Download or read book The Quarterly Review London written by and published by . This book was released on 1837 with total page 304 pages. Available in PDF, EPUB and Kindle. Book excerpt:
Download or read book The Poetical Works of Elizabeth Barret Browning with Two Prose Essays written by Elizabeth Barrett Browning and published by . This book was released on 1916 with total page 684 pages. Available in PDF, EPUB and Kindle. Book excerpt:
Download or read book Our Conrad written by Peter Mallios and published by Stanford University Press. This book was released on 2010-09-21 with total page 485 pages. Available in PDF, EPUB and Kindle. Book excerpt: Our Conrad is about the American reception of Joseph Conrad and its crucial role in the formation of American modernism. Although Conrad did not visit the country until a year before his death, his fiction served as both foil and mirror to America's conception of itself and its place in the world. Peter Mallios reveals the historical and political factors that made Conrad's work valuable to a range of prominent figures—including Fitzgerald, Faulkner, Richard Wright, Woodrow Wilson, and Theodore and Edith Roosevelt—and explores regional differences in Conrad's reception. He proves that foreign-authored writing can be as integral a part of United States culture as that of any native. Arguing that an individual writer's apparent (national, gendered, racial, political) identity is not always a good predictor of the diversity of voices and dialogues to which he gives rise, this exercise in transnational comparativism participates in post-Americanist efforts to render American Studies less insular and parochial.

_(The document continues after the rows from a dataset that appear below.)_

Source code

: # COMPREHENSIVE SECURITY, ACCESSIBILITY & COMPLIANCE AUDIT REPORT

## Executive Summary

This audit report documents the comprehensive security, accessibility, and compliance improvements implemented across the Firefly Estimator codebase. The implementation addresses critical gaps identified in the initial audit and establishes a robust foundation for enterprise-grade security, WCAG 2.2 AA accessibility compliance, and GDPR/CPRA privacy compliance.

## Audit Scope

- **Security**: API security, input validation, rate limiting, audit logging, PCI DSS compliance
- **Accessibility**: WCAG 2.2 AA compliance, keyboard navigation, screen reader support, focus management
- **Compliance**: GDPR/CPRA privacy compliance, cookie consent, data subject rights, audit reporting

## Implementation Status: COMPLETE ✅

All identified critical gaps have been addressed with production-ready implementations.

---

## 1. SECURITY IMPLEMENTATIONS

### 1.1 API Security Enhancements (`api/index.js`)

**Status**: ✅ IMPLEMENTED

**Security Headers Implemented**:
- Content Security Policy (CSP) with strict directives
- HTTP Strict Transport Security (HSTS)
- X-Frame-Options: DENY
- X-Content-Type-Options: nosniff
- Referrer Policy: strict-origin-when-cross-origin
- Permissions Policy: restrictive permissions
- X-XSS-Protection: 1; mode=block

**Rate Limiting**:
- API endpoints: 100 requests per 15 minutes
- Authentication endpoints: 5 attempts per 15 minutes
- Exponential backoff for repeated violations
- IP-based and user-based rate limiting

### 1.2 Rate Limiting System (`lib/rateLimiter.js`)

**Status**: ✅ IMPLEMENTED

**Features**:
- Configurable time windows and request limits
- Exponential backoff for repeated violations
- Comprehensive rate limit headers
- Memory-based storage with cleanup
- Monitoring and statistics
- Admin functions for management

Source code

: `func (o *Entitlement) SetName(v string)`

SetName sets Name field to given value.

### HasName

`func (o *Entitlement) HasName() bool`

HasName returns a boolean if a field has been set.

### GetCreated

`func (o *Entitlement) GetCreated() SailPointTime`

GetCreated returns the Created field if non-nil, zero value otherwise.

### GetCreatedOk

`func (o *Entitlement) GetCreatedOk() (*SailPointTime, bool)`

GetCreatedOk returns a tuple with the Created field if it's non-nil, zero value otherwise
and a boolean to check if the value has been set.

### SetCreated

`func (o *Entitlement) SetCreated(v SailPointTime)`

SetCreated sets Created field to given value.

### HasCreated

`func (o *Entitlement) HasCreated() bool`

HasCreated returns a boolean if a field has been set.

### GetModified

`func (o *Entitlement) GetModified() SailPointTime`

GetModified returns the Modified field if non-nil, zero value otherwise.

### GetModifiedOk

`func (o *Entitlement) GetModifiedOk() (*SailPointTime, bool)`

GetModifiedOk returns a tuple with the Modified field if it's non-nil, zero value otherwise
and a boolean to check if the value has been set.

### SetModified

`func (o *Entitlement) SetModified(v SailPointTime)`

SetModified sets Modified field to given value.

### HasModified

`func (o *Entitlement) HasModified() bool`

Download or read book African American Literature in Transition 1850 1865 Volume 4 1850 1865 written by Teresa Zackodnik and published by Cambridge University Press. This book was released on 2021-05-13 with total page 707 pages. Available in PDF, EPUB and Kindle. Book excerpt: The period of 1850-1865 consisted of violent struggle and crisis as the United States underwent the prodigious transition from slaveholding to ostensibly 'free' nation. This volume reframes mid-century African American literature and challenges our current understandings of both African American and American literature. It presents a fluid tradition that includes history, science, politics, economics, space and movement, the visual, and the sonic. Black writing was highly conscious of transnational and international politics, textual circulation, and revolutionary imaginaries. Chapters explore how Black literature was being produced and circulated; how and why it marked its relation to other literary and expressive traditions; what geopolitical imaginaries it facilitated through representation; and what technologies, including print, enabled African Americans to pursue such a complex and ongoing aesthetic and political project.